Mount Taylor, from Albuquerque, New Mexico. The Zuni believe Mount Taylor is a living being. Photograph: Morgan Petroski/AP

Mount Taylor, from Albuquerque, New Mexico. The Zuni believe Mount Taylor is a living being. Photograph: Morgan Petroski/AP

Originally posted here: https://www.theguardian.com/commentisfree/2016/oct/12/nature-corporations-people-zuni-environment-mount-taylor

 

In recent years, the US supreme court has solidified the concept of corporate personhood. Following rulings in such cases as Hobby Lobby and Citizens United, US law has established that companies are, like people, entitled to certain rights and protections.

But that’s not the only instance of extending legal rights to nonhuman entities. New Zealand took a radically different approach in 2014 with the Te Urewera Act which granted an 821-square-mile forest the legal status of a person. The forest is sacred to the Tūhoe people, an indigenous group of the Maori. For them Te Urewera is an ancient and ancestral homeland that breathes life into their culture. The forest is also a living ancestor. The Te Urewera Act concludes that “Te Urewera has an identity in and of itself” and thus must be its own entity with “all the rights, powers, duties, and liabilities of a legal person”. Te Urewera holds title to itself.

Although this legal approach is unique to New Zealand, the underlying reason for it is not. Over the last 15 years I have documented similar cultural expressions by Native Americans about their traditional, sacred places. As an anthropologist, this research has often pushed me to search for an answer to the profound question: What does it mean for nature to be a person?

A majestic mountain sits not far north-west of Albuquerque, New Mexico. Like a low triangle, with long gentle slopes, Mount Taylor is clothed in rich forests that appear a velvety charcoal-blue from the distance. Its bald summit, more than 11,000 feet high, is often blanketed in snow – a reminder of the blessing of water, when seen from the blazing desert below.

The Zuni tribe lives about 40 miles west of Mount Taylor. In 2012, I worked with a team to interview 24 tribal members about the values they hold for Dewankwin K’yaba:chu Yalanne (“In the East Snow-capped Mountain”), as Mount Taylor is called in the Zuni language. We were told that their most ancient ancestors began an epic migration in the Grand Canyon.

Over millennia they migrated across the south-west, with important medicine societies and clans living around Mount Taylor. After settling in their current pueblo homes, Zunis returned to this sacred mountain to hunt animals like deer and bear, harvest wild plants like acorns and cattails, and gather minerals used in sacrosanct rituals that keep the universe in order. Across the generations Dewankwin Kyaba:chu Yalanne has come to shape Zuni history, life and identity no less than the Vatican has for Catholics.

But unlike holy places in the western world, Zunis believe Mount Taylor is a living being. Zuni elders told me that the mountain was created within the Earth’s womb. As a mountain formed by volcanic activity, it has always grown and aged.

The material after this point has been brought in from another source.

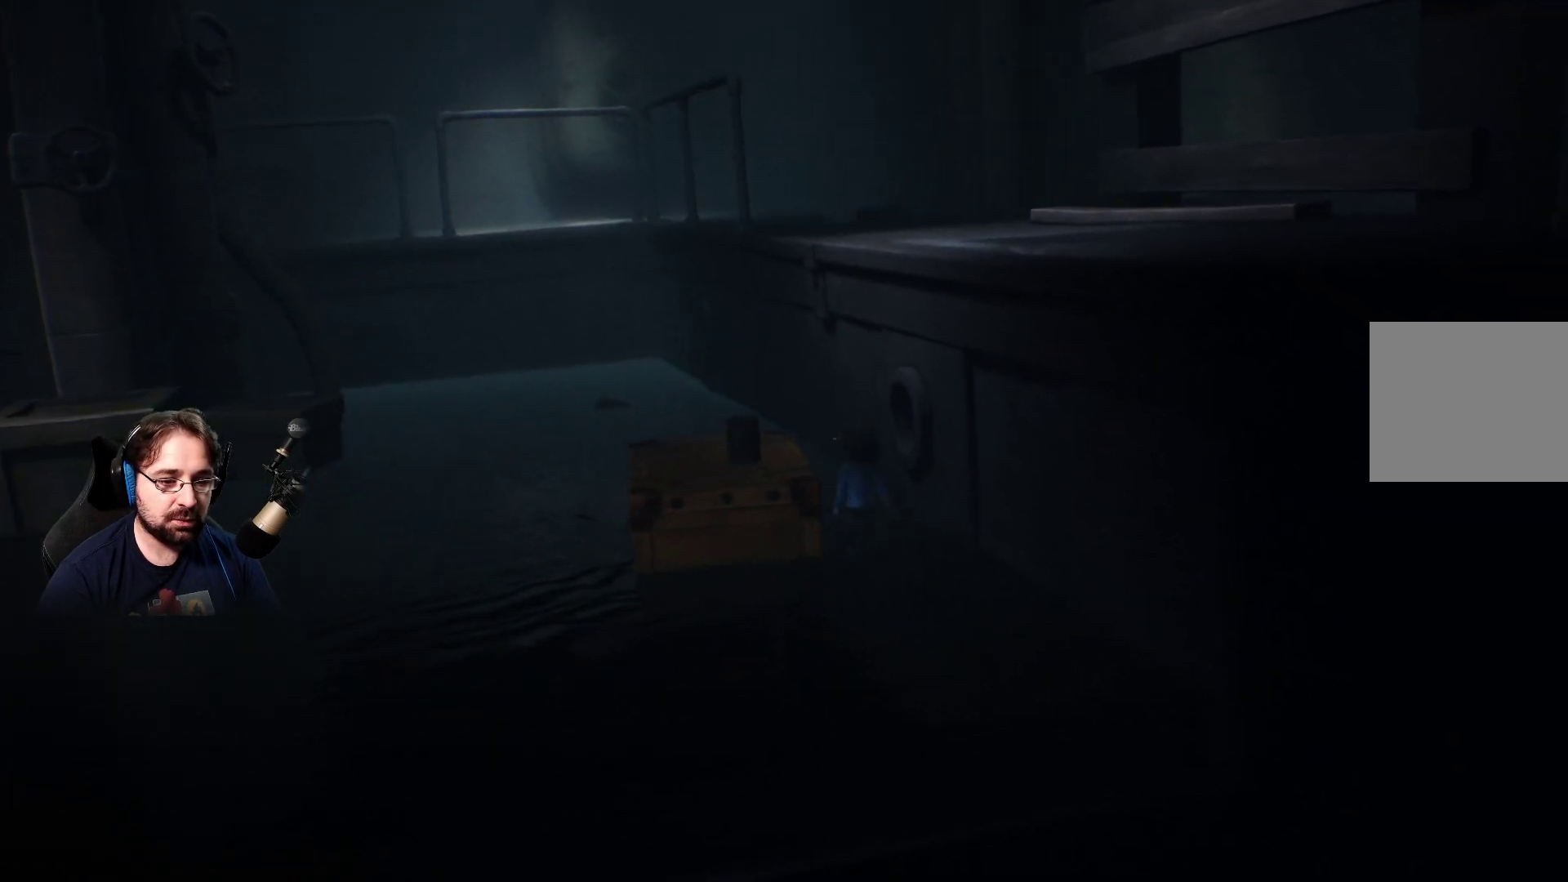
{"buttons": [], "left_stick": "down", "right_stick": "center", "events": [[167, "left_stick", "down"]]}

The mountain can give life as people do. The mountain’s snow melts in spring and nourishes plants and wildlife for miles. Water is the mountain’s blood; buried minerals are the mountain’s meat. Because it lives, deep below is its beating heart. Zunis consider Mount Taylor to be their kin.

There is a stereotype that Native American peoples have a singular connection to nature. And yet in my experience, they do see the world in a fundamentally different way from most people I know. Whether it is mountains, rivers, rocks, animals, plants, stars or weather, they see the natural world as living and breathing, deeply relational, even at times all-knowing and transcendent.

In my work with Arizona’s Hopi tribe, I have traveled with cultural leaders to study sacred places. They often stop to listen to the wind, or search the sky for an eagle, or smile when it begins to rain, which they believe is a blessing the ancestors bestow upon them.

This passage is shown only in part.